Crohn’s disease can be challenging to diagnose, treat, and control. For the past few months, I have been running daily fevers ranging from 100 to 102 degrees. I don’t feel sick with these fevers, but as they’ve persisted, my doctors have become extremely concerned. Having a fever while being treated for Crohn’s can be alarming because most of the medications used are immunosuppressants, which increase the risk of infection.
My immunologist ordered some tests, including bloodwork and CT scans of my head, chest, abdomen, and pelvis, to identify the source of the fever. While I thought his response was a little excessive, I realize that he wants to protect my health. The results were mostly normal, except for an elevated erythrocyte sedimentation rate.
I have several health conditions; the three that affect me the most are common variable immune deficiency, severe asthma, and Crohn’s disease. My immunologist ruled out a respiratory infection and contacted my gastroenterologist for his opinion.
Fevers can indicate a Crohn’s flare or disease exacerbation. If you are taking a medication, such as a biologic, and your disease is worsening, it could mean that the therapy has become less effective and a change of prescription might be needed. Other causes of fevers associated with Crohn’s include abscesses, infections, or obstructions. Additionally, many immunosuppressants used to treat Crohn’s can leave you at risk of fungal infections.
Fevers can be present during the development of an inflammatory process. But if I do have inflammation, why don’t I have increased abdominal pain, diarrhea, or worsening of other symptoms? However, I’ve discovered that a fever is possible due to Crohn’s, even in the absence of other typical symptoms.
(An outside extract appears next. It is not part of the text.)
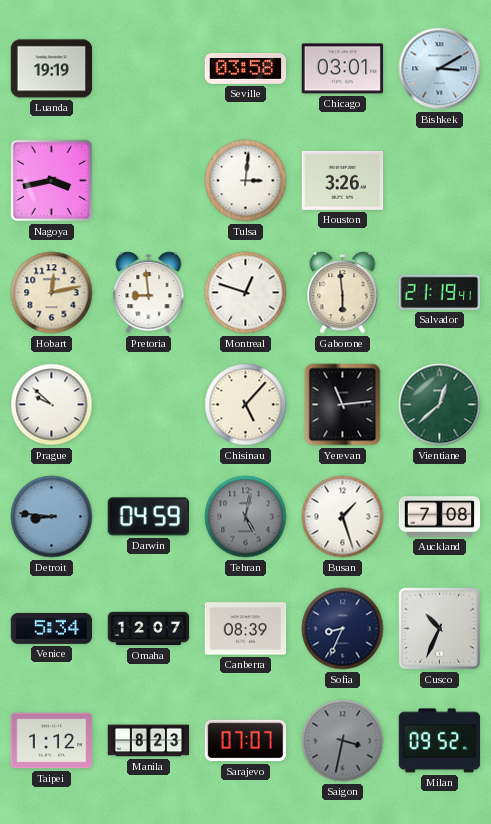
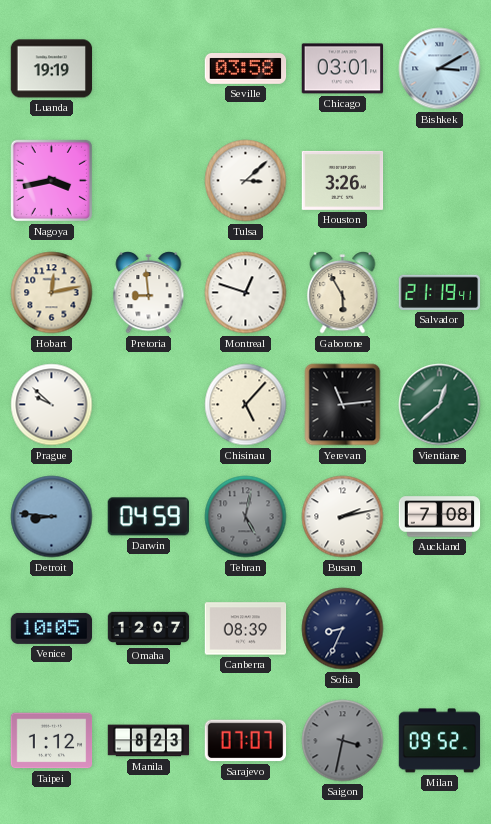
Tulsa: 3:01 -> 3:08
Gaborone: 5:59 -> 5:55
Busan: 1:27 -> 2:13
Venice: 5:34 -> 10:05
Cusco: 10:34 -> none
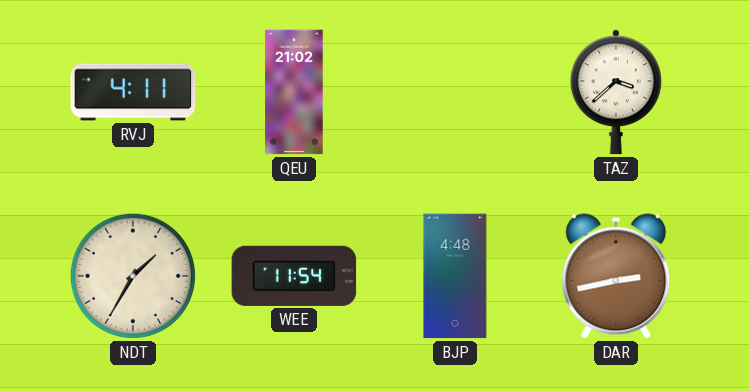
Earlier this year, I had a lot of gastrointestinal symptoms, so my doctor ordered a calprotectin test. A positive result indicates intestinal inflammation or damage. My levels were elevated, but my doctor thought that my next infusion of Remicade (infliximab) would help. He decided to wait and see, and my symptoms did ease. However, with my recent continual fevers, he wants to investigate this further.
Since a hemicolectomy a few years ago, I’ve had periods of either severe diarrhea or severe constipation. Scans taken during the latter periods showed a buildup of stool in the colon leading up to the anastomoses — a surgical connection between two parts of my intestine — but the remainder of the colon was empty. During my last colonoscopy about eight months ago, my gastrointestinal specialist observed minimal inflammation in the colon except at the anastomoses site, which was severely inflamed.
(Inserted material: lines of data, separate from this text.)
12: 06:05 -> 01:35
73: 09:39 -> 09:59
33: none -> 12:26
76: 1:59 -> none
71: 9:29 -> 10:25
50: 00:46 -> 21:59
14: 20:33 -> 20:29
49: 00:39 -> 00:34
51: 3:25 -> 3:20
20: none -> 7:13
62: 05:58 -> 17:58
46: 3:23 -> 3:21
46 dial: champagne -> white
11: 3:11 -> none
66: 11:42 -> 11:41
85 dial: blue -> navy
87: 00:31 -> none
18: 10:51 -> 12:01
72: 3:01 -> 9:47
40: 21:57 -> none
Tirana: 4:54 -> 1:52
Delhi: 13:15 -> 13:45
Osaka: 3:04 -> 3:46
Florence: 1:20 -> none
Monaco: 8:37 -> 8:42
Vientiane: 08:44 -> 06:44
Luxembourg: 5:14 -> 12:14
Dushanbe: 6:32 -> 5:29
My doctor fears that the portion of the colon leading up to the anastomoses has motility problems, so I take a medication called Linzess (linaclotide). The medication treats constipation, which is not typical in Crohn’s. I had lacked symptoms of an infection at the anastomoses site, so my gastroenterologist wasn’t overly concerned. But he is now.
I recently had an umbilical hernia repaired, and the surgeon, who also carried out my hemicolectomy, decided that while he was operating, he would examine the outside of my colon. He saw no evidence of an anastomoses leak, which eased his mind. However, he told me that because of the predominant involvement of the internal intestinal lining in Crohn’s, the bowel might appear healthy on the outside.
While my unexplained fevers might be caused by a flare or a problem with the anastomoses, my doctor is adding another medication to my regimen before conducting another colonoscopy. I’m already on Remicade, Bentyl (dicyclomine), and Linzess to treat Crohn’s. He has added budesonide, a milder medication that is often used to treat people after a Crohn’s diagnosis before trying biologics. My doctor hopes that by adding this medication to Remicade, it will decrease the inflammation in the anastomoses and stop my fevers in their tracks.